Flow cytometry. Lungs were minced into ~1 mm³ pieces using a scalpel prior to enzymatic dissociation. The minced sections were then transferred into a 50 mL conical tube containing 10 mL enzymatic digestion mix (1 mg/mL collagenase with DNase I in 9 mL serum-free DMEM). The conical tubes were then placed on a 37°C rocking shaker (220 rpm) for 30 minutes. The digestion mixture was then filtered using a 70 μm cell strainer. Cells were then washed with 10% complete DMEM (500g for 5 minutes at 4°C). The resulting pellet was resuspended in 0.2 mL PBS. Cells were then stained for flow cytometry. The antibodies used included anti-CD45 (BioLegend, 103115), CD3 (BioLegend, 100205), CD8 (BioLegend, 140403), CD4 (BioLegend, 100506), CD152 (BioLegend, 130-116-931), pro-SPC (Santa Cruz Biotechnology, sc-518029), EpCAM (Thermo Fisher Scientific, 17-5791-80), and Ki67 (Santa Cruz Biotechnology, sc-23900).
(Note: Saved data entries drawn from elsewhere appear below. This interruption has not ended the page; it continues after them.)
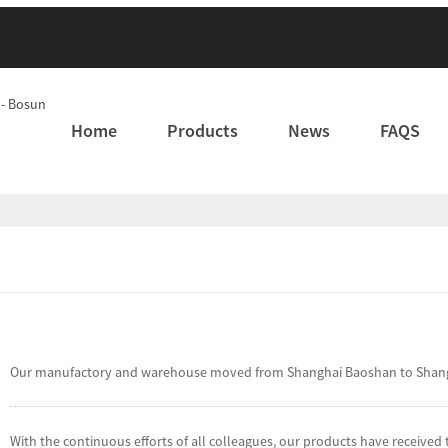
Home
Products
News
FAQS
Our manufactory and warehouse moved from Shanghai Baoshan to Shanghai
With the continuous efforts of all colleagues, our products have receive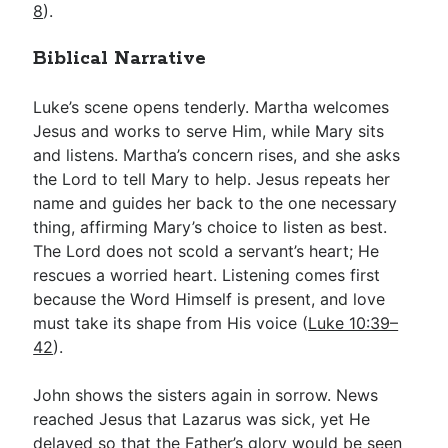
8
).
Biblical Narrative
Luke’s scene opens tenderly. Martha welcomes
Jesus and works to serve Him, while Mary sits
and listens. Martha’s concern rises, and she asks
the Lord to tell Mary to help. Jesus repeats her
name and guides her back to the one necessary
thing, affirming Mary’s choice to listen as best.
The Lord does not scold a servant’s heart; He
rescues a worried heart. Listening comes first
because the Word Himself is present, and love
must take its shape from His voice (
Luke 10:39–
42
).
John shows the sisters again in sorrow. News
reached Jesus that Lazarus was sick, yet He
delayed so that the Father’s glory would be seen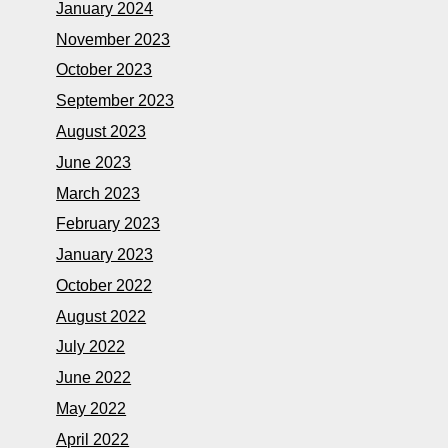
January 2024
November 2023
October 2023
September 2023
August 2023
June 2023
March 2023
February 2023
January 2023
October 2022
August 2022
July 2022
June 2022
May 2022
April 2022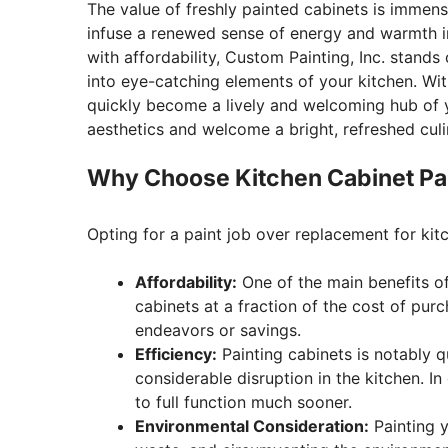
The value of freshly painted cabinets is immense
infuse a renewed sense of energy and warmth in
with affordability, Custom Painting, Inc. stands
into eye-catching elements of your kitchen. Wi
quickly become a lively and welcoming hub of y
aesthetics and welcome a bright, refreshed culi
Why Choose Kitchen Cabinet Pa
Opting for a paint job over replacement for ki
Affordability:
One of the main benefits of 
cabinets at a fraction of the cost of pu
endeavors or savings.
Efficiency:
Painting cabinets is notably 
considerable disruption in the kitchen. In
to full function much sooner.
Environmental Consideration:
Painting y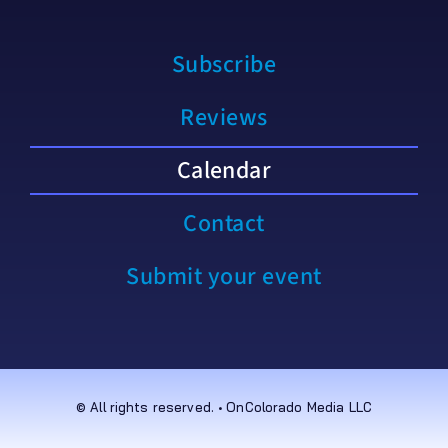
Subscribe
Reviews
Calendar
Contact
Submit your event
© All rights reserved. • OnColorado Media LLC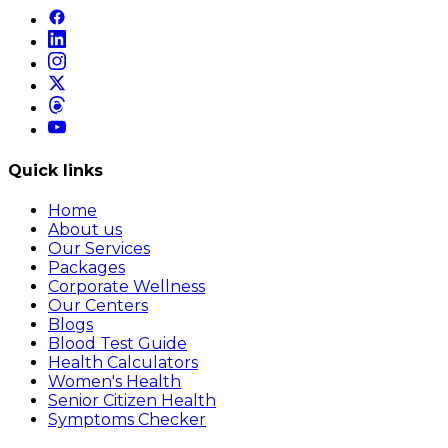
Quick links
Home
About us
Our Services
Packages
Corporate Wellness
Our Centers
Blogs
Blood Test Guide
Health Calculators
Women's Health
Senior Citizen Health
Symptoms Checker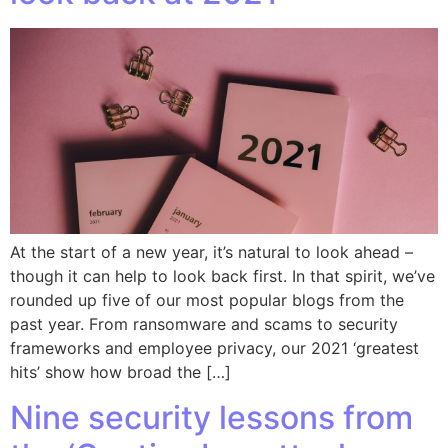
At the start of a new year, it’s natural to look ahead –
though it can help to look back first. In that spirit, we’ve
rounded up five of our most popular blogs from the
past year. From ransomware and scams to security
frameworks and employee privacy, our 2021 ‘greatest
hits’ show how broad the […]
Nine security lessons from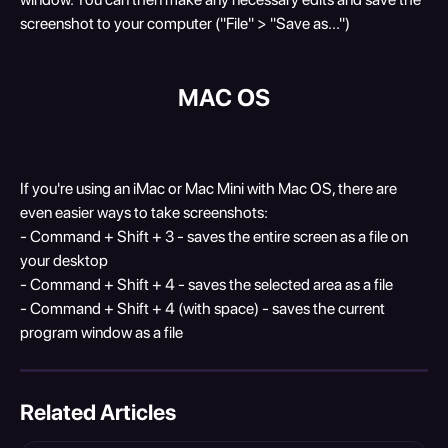
screenshot to your computer ("File" > "Save as...")
MAC OS
If you're using an iMac or Mac Mini with Mac OS, there are 
even easier ways to take screenshots:
- Command + Shift + 3 - saves the entire screen as a file on 
your desktop
- Command + Shift + 4 - saves the selected area as a file
- Command + Shift + 4 (with space) - saves the current 
program window as a file
Related Articles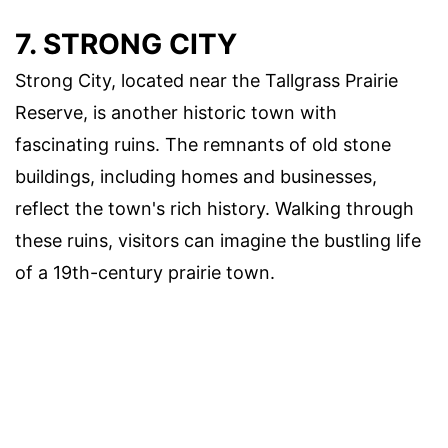
7. STRONG CITY
Strong City, located near the Tallgrass Prairie
Reserve, is another historic town with
fascinating ruins. The remnants of old stone
buildings, including homes and businesses,
reflect the town's rich history. Walking through
these ruins, visitors can imagine the bustling life
of a 19th-century prairie town.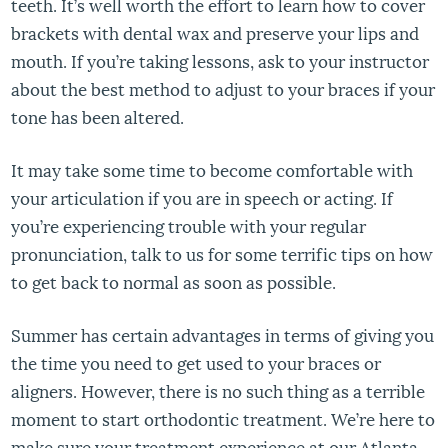
teeth. It’s well worth the effort to learn how to cover
brackets with dental wax and preserve your lips and
mouth. If you’re taking lessons, ask to your instructor
about the best method to adjust to your braces if your
tone has been altered.
It may take some time to become comfortable with
your articulation if you are in speech or acting. If
you’re experiencing trouble with your regular
pronunciation, talk to us for some terrific tips on how
to get back to normal as soon as possible.
Summer has certain advantages in terms of giving you
the time you need to get used to your braces or
aligners. However, there is no such thing as a terrible
moment to start orthodontic treatment. We’re here to
make sure your treatment experience at our Atlanta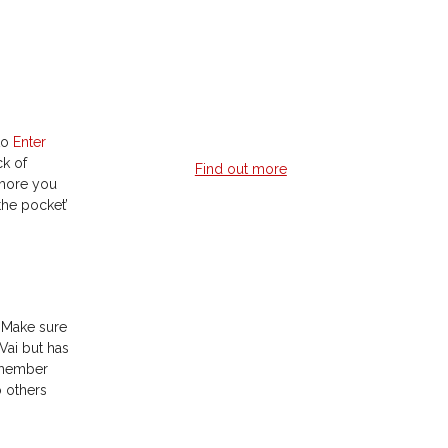
weekly guitar lesson?
Learn guitar 24/7 when it suits you with
professionally recorded lessons with
multi-angles, on-screen notes & tabs.
 to
Enter
ck of
Find out more
 more you
 the pocket’
Online Guitar
Lessons
! Make sure
Vai but has
Live outside a major metro area but
remember
still want live guitar lessons?
o others
Live lessons done via Skype with a
qualified instructor giving you instant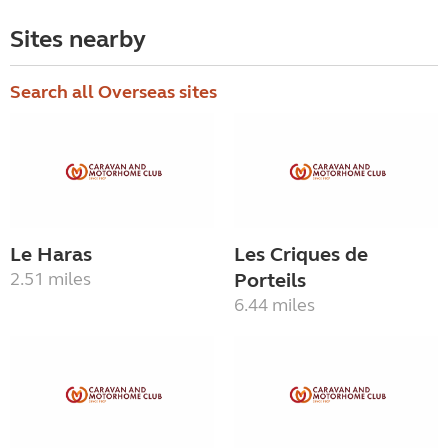
Sites nearby
Search all Overseas sites
Le Haras
Les Criques de
2.51 miles
Porteils
6.44 miles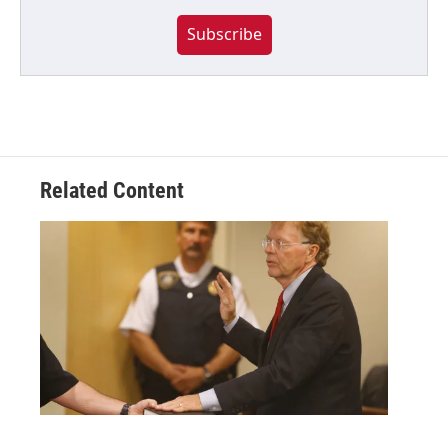
Subscribe
Related Content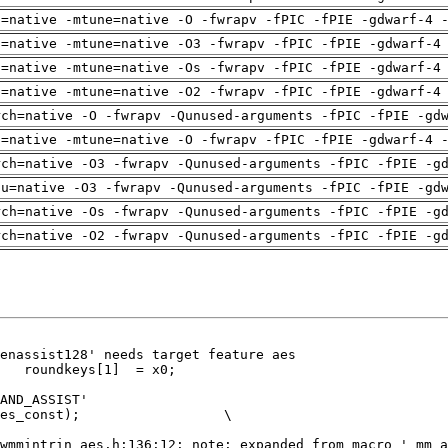
h=native -mtune=native -O -fwrapv -fPIC -fPIE -gdwarf-4 
h=native -mtune=native -O3 -fwrapv -fPIC -fPIE -gdwarf-4
h=native -mtune=native -Os -fwrapv -fPIC -fPIE -gdwarf-4
h=native -mtune=native -O2 -fwrapv -fPIC -fPIE -gdwarf-4
rch=native -O -fwrapv -Qunused-arguments -fPIC -fPIE -gd
h=native -mtune=native -O -fwrapv -fPIC -fPIE -gdwarf-4 
rch=native -O3 -fwrapv -Qunused-arguments -fPIC -fPIE -g
pu=native -O3 -fwrapv -Qunused-arguments -fPIC -fPIE -gd
rch=native -Os -fwrapv -Qunused-arguments -fPIC -fPIE -g
rch=native -O2 -fwrapv -Qunused-arguments -fPIC -fPIE -g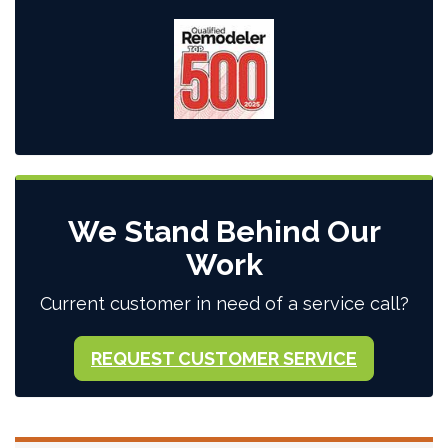
We Stand Behind Our
Work
Current customer in need of a service call?
REQUEST CUSTOMER SERVICE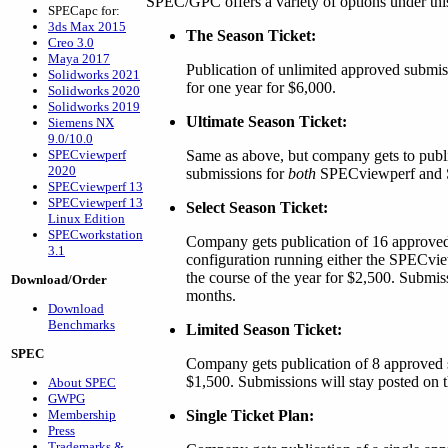
SPEC/GPC offers a variety of options under thi
SPECapc for:
3ds Max 2015
The Season Ticket:
Creo 3.0
Maya 2017
Publication of unlimited approved submi
Solidworks 2021
for one year for $6,000.
Solidworks 2020
Solidworks 2019
Ultimate Season Ticket:
Siemens NX
9.0/10.0
SPECviewperf
Same as above, but company gets to publ
2020
submissions for
both
SPECviewperf and 
SPECviewperf 13
SPECviewperf 13
Select Season Ticket:
Linux Edition
SPECworkstation
Company gets publication of 16 approved
3.1
configuration running either the SPECv
the course of the year for $2,500. Submiss
Download/Order
months.
Download
Benchmarks
Limited Season Ticket:
SPEC
Company gets publication of 8 approved s
$1,500. Submissions will stay posted on t
About SPEC
GWPG
Membership
Single Ticket Plan:
Press
Trademarks &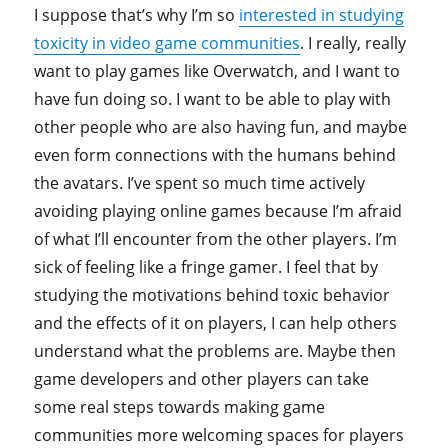
I suppose that’s why I’m so
interested in studying
toxicity in video game communities
. I really, really
want to play games like Overwatch, and I want to
have fun doing so. I want to be able to play with
other people who are also having fun, and maybe
even form connections with the humans behind
the avatars. I’ve spent so much time actively
avoiding playing online games because I’m afraid
of what I’ll encounter from the other players. I’m
sick of feeling like a fringe gamer. I feel that by
studying the motivations behind toxic behavior
and the effects of it on players, I can help others
understand what the problems are. Maybe then
game developers and other players can take
some real steps towards making game
communities more welcoming spaces for players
T cell–mediated killing assay. hCTLA4 mice were anesthetized with isoflurane/oxygen and exposed to 2 doses of bleomycin (1.25 U per kg body weight, oropharyngeal route) administered 2 weeks apart. Five weeks after the first bleomycin dose, mice were euthanized, and lungs were harvested for cell isolation. In brief, lungs were minced into approximately 1 mm³ pieces using a scalpel prior to enzymatic dissociation. The minced sections were then transferred into a 50 mL conical tube containing 10 mL enzymatic digestion mix (collagenase, 1 mg/mL with DNase I in 9 mL of serum-free DMEM). The conical tubes were then placed on a 37°C rocking shaker (220 rpm) for 30 minutes. The digestion mixture was then filtered using a 70 μm cell strainer. Cells were then washed with 10% DMEM and centrifuged (500g for 5 minutes at 4°C). The resulting pellet was resuspended in 1 mL PBS containing 0.04% BSA; the major fraction of these cells (70%) was used for CD8⁺ T cell purification using negative selection with a commercial kit (STEMCELL Technologies, catalog 19853). The remaining 30% of (whole lung) cells were stained with SPiDER-β-GAL (DoJindo, SG04-1) and plated into 48-well plate. Next, these cells cocultured with purified CD8⁺ T cells at a 2:1 ratio (0.3 × 10⁴ nonpurified cells and 0.15 × 10⁴ CD8⁺ T cells) in the presence and absence of ipilimumab (SIM0004, Bio X cell; 0.05 μg/mL) for 12 hours. The CD8⁺ T cell–mediated killing with resulting loss of green signals was assessed by the IncuCyte system (IncuCyte SX5 Live-Cell Analysis System (Sartorius). In parallel, we designed an assay to directly visualize killing of senescent fibroblasts by CD8⁺ T cells in the presence and absence of ipilimumab. Fibroblasts were isolated from bleomycin-injured lungs by adherence purification as described above. After 2 weeks, adherent fibroblasts were stained with SPiDER-β-GAL (DoJindo, SG04-1) and flow sorted to isolate senescence-associated βGal–expressing fibroblasts. CD8⁺ T cells were stained with red (Biotium, 30089) dye for 15 minutes and washed with PBS to remove unbound stain. The isolated senescence-associated βGal–expressing fibroblasts were cocultured with labeled CD8⁺ T cells iatn a 2:1 ratio with and without ipilimumab treatment at the concentration of 0.05 μg/mL for 12 hours (as described above for nonpurified cells). Images of the cocultured cells were acquired with the IncuCyte SX5 Live-Cell Analysis System (Sartorius).

Statistics. Statistical comparisons between groups were performed using the Mann-Whitney test or 2-tailed Student’s t test. Statistical analysis was performed with GraphPad Prism 10.0.2. P values of less than 0.05 were considered significant.

Study approval. The institutional review board at Tulane University, New Orleans, Louisiana, USA, approved the use of deidentified patient specimens. Mouse studies were conducted in accordance with protocols approved by the Tulane University Institutional Animal Care and Use Committee (protocol no. 1196).

Data availability. Data related to the paper are available from the corresponding author on reasonable request. scRNA-Seq data were deposited in the Gene Expression Omnibus (GEO) database (GSM7657238), release date May 15, 2025.